Preguntas frecuentes

¿Sirven para repasar en verano?

Sí, y es probablemente su mejor uso. En verano lo que se pierde no es el contenido sino la costumbre de pensar todos los días. Quince minutos de juego al día, del curso que se acaba de terminar, mantienen esa costumbre sin que parezca deberes.

¿Y si mi hijo va retrasado respecto a su curso?

Lo útil es empezar por el curso donde acierta con soltura, aunque sea uno o dos por debajo, y subir cuando ese nivel le resulte fácil. Empezar por donde falla es la manera más rápida de que abandone.

¿Se pueden usar en clase con todo el grupo?

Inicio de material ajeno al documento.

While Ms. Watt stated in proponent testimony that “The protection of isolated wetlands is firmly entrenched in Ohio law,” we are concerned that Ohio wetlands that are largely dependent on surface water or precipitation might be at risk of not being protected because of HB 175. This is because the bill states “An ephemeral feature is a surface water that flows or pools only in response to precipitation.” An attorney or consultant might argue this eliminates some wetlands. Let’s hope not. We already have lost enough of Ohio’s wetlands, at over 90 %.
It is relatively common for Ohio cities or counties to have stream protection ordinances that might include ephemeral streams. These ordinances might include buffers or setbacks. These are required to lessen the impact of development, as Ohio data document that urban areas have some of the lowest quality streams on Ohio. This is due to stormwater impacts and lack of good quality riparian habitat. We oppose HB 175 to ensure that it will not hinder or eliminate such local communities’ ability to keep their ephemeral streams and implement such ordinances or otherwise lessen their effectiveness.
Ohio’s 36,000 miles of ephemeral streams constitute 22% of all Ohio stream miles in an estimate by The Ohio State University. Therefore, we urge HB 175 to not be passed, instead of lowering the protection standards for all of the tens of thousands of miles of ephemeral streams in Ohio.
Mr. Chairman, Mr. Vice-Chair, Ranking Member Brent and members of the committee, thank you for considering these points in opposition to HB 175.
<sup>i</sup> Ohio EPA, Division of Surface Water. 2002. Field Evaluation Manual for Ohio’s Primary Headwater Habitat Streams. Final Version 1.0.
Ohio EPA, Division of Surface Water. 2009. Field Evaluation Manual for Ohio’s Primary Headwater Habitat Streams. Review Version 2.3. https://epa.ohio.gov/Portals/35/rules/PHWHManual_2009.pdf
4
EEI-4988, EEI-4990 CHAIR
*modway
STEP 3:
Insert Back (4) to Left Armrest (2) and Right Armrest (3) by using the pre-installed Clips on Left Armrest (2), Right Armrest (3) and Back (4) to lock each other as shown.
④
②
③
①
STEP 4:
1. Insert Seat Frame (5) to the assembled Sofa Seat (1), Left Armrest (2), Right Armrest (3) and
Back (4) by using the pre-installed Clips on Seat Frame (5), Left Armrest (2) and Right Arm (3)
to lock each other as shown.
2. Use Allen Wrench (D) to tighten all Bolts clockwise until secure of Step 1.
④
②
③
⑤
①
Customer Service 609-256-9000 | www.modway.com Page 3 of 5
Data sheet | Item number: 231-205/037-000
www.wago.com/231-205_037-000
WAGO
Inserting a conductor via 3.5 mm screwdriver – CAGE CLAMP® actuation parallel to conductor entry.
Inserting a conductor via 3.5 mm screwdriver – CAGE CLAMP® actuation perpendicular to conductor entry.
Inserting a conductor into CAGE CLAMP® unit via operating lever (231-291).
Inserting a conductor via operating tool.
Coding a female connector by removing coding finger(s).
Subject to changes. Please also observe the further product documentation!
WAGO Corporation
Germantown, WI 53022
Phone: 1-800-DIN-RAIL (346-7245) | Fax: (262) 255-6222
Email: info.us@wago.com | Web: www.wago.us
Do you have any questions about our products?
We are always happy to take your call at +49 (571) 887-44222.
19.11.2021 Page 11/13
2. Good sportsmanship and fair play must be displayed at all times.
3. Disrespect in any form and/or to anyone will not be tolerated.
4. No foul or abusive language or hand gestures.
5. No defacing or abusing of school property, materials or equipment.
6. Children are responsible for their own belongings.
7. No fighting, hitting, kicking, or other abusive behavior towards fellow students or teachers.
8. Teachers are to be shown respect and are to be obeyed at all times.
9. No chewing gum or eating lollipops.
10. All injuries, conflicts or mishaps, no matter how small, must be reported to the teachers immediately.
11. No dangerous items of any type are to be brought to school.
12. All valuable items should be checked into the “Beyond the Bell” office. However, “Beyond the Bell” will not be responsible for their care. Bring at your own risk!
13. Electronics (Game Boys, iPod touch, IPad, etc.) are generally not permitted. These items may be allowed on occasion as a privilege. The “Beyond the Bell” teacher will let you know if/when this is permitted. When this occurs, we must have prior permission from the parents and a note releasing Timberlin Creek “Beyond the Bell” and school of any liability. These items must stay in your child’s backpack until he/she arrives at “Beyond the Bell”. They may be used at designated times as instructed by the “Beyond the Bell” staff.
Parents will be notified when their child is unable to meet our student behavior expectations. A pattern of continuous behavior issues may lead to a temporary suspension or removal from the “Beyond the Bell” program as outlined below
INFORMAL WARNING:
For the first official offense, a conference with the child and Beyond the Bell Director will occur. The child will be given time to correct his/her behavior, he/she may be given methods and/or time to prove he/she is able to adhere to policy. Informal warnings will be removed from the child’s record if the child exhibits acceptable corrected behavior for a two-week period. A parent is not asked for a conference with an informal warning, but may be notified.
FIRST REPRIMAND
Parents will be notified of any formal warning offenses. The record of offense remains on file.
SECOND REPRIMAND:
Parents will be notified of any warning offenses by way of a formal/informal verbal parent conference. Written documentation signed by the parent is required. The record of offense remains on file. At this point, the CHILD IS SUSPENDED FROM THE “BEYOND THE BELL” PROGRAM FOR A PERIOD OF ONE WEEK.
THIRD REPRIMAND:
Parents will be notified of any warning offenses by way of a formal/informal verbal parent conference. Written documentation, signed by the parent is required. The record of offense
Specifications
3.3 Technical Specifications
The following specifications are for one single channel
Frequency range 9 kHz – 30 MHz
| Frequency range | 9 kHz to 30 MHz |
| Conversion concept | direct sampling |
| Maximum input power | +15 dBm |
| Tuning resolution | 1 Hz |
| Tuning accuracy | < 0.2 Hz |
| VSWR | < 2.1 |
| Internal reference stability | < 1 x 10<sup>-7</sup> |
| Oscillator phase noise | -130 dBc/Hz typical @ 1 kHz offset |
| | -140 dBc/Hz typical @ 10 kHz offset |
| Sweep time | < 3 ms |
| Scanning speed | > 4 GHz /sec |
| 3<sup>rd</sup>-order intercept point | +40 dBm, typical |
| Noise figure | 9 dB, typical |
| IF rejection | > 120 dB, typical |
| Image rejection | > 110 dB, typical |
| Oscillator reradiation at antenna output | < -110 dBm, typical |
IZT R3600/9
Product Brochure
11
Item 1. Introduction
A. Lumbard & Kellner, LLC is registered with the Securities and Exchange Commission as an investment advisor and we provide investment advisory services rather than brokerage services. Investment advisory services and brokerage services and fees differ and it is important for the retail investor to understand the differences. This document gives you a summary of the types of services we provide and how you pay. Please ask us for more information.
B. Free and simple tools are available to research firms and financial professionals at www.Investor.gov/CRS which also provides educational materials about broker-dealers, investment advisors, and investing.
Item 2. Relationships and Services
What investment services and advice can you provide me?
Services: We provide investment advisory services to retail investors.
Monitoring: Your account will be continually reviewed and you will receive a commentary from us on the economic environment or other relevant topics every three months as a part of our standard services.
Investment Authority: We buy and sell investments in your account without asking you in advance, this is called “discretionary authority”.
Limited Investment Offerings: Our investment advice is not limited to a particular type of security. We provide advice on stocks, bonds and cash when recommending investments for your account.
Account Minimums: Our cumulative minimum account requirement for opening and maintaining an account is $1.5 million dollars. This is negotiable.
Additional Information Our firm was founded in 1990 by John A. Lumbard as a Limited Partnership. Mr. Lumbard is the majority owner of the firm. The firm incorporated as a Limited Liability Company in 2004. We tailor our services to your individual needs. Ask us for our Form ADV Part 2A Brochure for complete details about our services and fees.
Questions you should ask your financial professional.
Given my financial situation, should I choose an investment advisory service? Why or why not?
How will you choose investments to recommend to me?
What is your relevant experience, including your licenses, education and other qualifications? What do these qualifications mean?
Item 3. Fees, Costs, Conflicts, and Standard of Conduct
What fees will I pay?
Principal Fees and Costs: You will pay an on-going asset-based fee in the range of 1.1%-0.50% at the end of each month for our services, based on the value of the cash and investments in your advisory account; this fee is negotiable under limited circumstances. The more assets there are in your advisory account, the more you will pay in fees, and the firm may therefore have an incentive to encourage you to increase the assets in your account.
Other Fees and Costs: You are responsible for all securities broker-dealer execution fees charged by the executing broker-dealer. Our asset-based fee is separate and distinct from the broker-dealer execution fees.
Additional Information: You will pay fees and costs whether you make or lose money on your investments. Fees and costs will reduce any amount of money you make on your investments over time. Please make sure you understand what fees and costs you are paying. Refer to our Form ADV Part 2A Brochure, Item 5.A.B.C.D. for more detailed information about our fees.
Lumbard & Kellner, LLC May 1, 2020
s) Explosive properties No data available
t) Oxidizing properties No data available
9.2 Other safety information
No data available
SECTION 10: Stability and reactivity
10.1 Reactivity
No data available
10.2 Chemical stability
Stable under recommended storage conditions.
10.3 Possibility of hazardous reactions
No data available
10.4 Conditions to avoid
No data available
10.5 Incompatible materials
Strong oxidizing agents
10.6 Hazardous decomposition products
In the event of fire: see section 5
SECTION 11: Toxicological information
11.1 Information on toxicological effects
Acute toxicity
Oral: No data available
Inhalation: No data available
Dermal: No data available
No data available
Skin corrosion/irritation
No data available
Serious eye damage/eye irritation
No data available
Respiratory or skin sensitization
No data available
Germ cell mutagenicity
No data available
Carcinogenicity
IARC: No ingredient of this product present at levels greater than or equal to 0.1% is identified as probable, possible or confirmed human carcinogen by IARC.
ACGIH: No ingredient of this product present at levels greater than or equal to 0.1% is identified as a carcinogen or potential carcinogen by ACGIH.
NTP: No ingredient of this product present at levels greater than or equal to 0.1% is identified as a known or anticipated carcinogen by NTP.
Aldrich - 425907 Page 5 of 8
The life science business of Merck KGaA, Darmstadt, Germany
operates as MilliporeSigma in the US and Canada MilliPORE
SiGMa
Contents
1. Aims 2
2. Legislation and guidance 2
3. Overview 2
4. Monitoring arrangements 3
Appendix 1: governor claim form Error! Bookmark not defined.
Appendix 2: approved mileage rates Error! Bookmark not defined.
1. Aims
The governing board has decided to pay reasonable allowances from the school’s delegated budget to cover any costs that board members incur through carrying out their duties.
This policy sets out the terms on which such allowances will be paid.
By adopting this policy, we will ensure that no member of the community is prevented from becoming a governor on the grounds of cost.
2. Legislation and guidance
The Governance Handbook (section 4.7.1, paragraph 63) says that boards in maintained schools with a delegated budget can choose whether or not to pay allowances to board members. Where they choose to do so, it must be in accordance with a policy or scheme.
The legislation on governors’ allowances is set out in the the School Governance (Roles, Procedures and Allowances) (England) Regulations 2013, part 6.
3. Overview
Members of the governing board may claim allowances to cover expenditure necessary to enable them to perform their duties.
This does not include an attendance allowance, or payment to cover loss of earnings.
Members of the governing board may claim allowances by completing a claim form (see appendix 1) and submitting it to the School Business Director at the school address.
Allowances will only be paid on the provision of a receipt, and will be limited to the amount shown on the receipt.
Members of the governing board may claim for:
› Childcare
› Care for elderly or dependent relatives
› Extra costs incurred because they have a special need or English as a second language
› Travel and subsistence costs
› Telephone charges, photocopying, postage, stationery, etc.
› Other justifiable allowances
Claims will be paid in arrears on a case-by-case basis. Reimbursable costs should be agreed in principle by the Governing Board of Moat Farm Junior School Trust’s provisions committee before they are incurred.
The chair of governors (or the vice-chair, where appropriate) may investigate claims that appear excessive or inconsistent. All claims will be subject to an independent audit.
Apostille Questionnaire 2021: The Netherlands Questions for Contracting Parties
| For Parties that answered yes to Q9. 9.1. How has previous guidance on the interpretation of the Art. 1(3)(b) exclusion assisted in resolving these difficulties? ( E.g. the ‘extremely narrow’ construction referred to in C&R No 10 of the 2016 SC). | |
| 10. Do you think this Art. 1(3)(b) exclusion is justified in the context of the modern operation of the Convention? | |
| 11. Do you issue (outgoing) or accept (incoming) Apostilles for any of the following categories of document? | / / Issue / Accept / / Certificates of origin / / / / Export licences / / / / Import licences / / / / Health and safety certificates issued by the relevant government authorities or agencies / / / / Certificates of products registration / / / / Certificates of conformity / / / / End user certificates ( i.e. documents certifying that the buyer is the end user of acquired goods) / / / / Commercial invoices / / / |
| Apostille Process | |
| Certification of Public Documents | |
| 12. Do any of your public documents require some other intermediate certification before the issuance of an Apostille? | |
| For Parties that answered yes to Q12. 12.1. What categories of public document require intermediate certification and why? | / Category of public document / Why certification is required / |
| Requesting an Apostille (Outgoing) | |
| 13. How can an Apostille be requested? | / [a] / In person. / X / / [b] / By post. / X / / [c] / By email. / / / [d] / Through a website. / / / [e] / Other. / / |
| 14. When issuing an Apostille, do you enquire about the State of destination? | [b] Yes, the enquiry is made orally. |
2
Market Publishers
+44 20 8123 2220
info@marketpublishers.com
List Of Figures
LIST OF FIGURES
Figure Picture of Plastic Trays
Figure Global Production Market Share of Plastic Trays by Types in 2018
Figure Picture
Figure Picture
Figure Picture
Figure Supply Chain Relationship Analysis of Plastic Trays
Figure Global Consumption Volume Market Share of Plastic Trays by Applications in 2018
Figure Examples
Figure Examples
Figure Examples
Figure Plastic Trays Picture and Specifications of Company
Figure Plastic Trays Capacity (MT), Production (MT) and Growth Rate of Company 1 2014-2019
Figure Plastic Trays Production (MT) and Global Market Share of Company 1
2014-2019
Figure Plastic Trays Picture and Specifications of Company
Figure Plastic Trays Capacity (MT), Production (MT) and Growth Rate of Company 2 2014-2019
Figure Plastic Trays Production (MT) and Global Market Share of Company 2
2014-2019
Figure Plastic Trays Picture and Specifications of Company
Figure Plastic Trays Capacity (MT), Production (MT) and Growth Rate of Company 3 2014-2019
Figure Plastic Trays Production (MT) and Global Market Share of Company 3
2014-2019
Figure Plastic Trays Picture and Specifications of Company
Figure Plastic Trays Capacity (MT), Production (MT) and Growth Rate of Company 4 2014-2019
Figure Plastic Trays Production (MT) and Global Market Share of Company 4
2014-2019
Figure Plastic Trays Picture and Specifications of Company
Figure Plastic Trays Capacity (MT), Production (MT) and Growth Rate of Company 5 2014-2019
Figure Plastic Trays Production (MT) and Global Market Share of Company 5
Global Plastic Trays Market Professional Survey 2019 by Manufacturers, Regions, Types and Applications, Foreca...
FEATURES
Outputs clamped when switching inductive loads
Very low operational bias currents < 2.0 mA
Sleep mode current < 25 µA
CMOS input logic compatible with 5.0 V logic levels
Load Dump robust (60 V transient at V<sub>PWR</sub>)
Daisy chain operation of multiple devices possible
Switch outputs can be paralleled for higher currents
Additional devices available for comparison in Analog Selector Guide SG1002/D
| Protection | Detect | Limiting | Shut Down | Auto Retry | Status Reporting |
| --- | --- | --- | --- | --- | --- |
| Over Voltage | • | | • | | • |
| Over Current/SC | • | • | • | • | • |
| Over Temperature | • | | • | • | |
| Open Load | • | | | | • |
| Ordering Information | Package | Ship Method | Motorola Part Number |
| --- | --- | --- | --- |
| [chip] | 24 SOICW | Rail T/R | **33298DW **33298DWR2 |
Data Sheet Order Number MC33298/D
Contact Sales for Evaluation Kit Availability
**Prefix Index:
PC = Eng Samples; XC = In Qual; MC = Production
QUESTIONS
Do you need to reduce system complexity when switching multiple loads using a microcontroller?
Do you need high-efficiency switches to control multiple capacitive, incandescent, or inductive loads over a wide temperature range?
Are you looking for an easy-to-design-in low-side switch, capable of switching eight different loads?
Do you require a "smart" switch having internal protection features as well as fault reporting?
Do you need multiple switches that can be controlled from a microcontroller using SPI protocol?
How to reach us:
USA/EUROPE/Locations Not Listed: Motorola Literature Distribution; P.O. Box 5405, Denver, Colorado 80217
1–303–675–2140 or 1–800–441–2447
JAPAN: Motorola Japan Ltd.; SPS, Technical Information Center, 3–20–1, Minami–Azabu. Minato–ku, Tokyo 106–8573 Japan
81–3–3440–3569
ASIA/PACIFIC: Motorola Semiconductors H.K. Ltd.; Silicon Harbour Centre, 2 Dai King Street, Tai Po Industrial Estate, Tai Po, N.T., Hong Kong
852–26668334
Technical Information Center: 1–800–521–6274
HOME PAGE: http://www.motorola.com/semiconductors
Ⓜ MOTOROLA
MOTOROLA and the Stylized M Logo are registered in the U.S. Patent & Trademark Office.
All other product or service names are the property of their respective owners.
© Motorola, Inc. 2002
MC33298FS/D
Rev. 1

Sí. En el apartado de pizarra digital están los que mejor funcionan en gran grupo y los que conviene dejar para trabajo individual. No hace falta licencia ni cuenta de centro.

¿Hay juegos para niños que todavía no leen?

Sí: los seis juegos de Infantil dicen en voz alta lo que hay que hacer, así que un niño de tres años puede jugar sin ayuda para leer, aunque conviene acompañarle igualmente.

¿Dónde está la lista completa de juegos?

En la página de juegos educativos, ordenada por área en lugar de por curso. Es la vista que conviene cuando ya se sabe qué se quiere trabajar.